§ What is needed
Swap "locality" for "site" throughout the data below and keep everything else unchanged. Leave the pictures out of your copy.

§ Dataset items
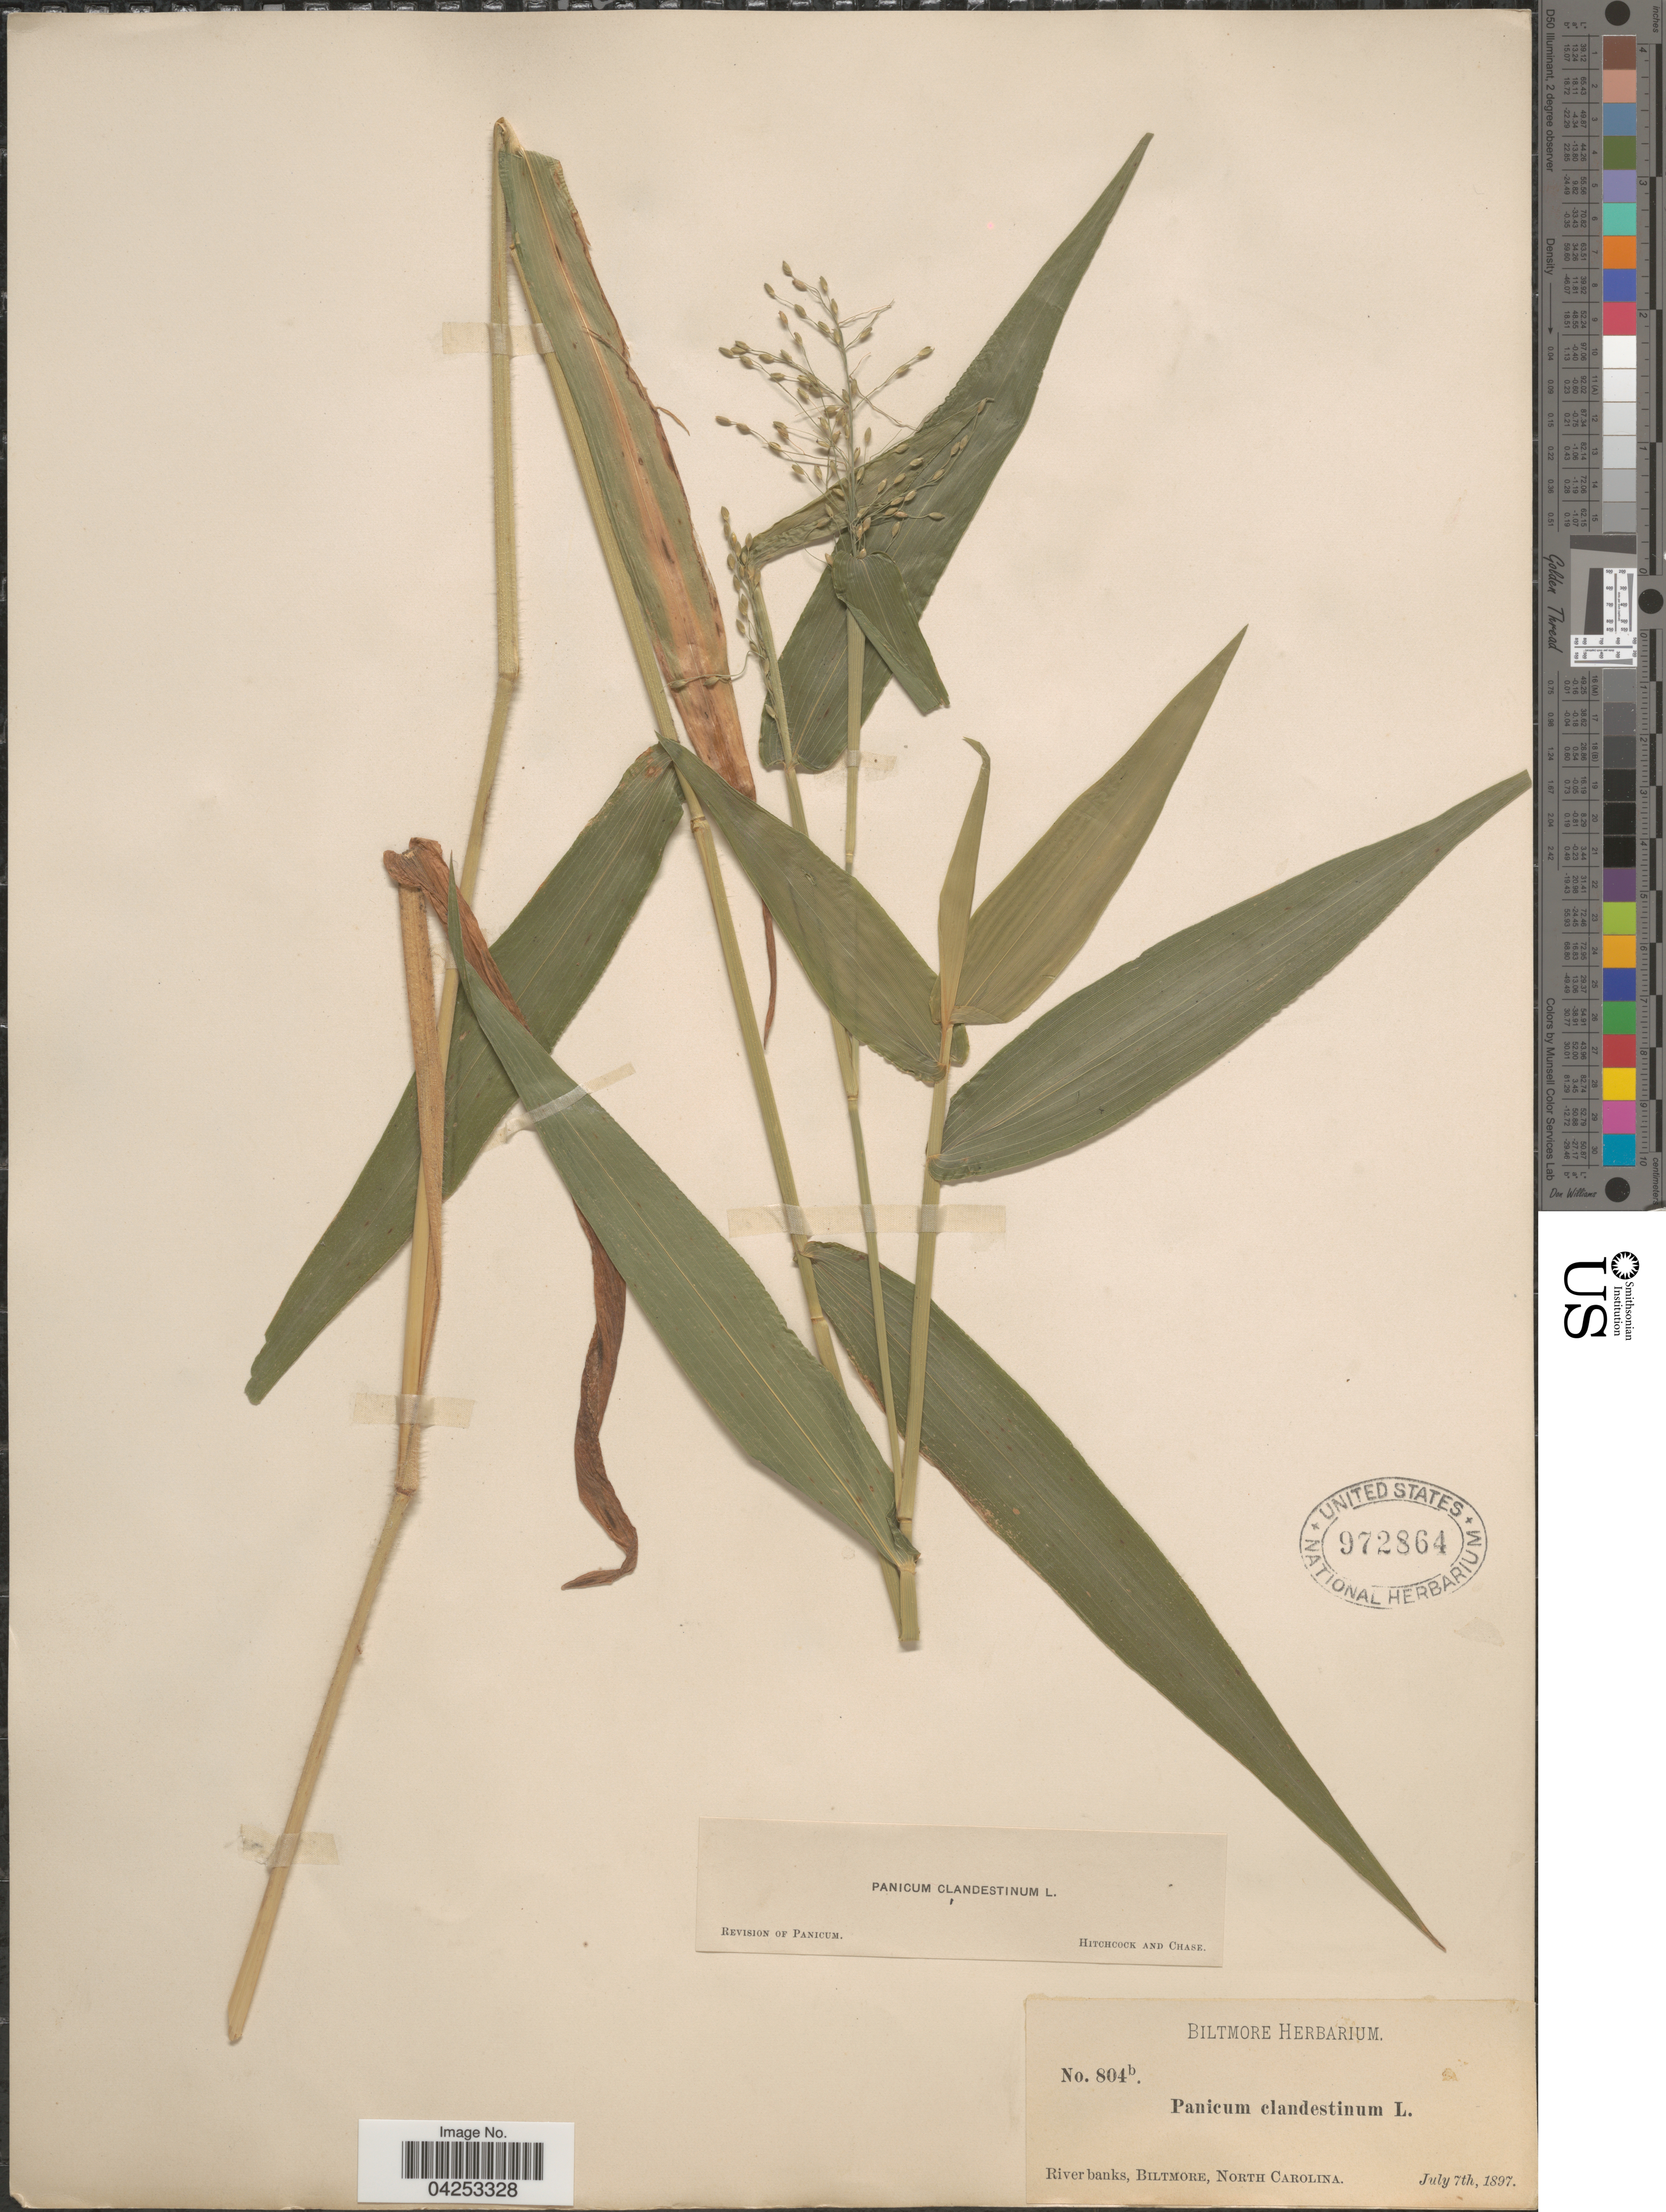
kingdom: Plantae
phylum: Tracheophyta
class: Liliopsida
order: Poales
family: Poaceae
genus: Dichanthelium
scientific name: Dichanthelium clandestinum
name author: (L.) Gould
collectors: ex herb. Biltmore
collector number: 804b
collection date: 1897-07-07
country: United States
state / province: North Carolina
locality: River banks, Biltmore.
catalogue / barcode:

§ Answer
kingdom: Plantae
phylum: Tracheophyta
class: Liliopsida
order: Poales
family: Poaceae
genus: Dichanthelium
scientific name: Dichanthelium clandestinum
name author: (L.) Gould
collectors: ex herb. Biltmore
collector number: 804b
collection date: 1897-07-07
country: United States
state / province: North Carolina
site: River banks, Biltmore.
catalogue / barcode:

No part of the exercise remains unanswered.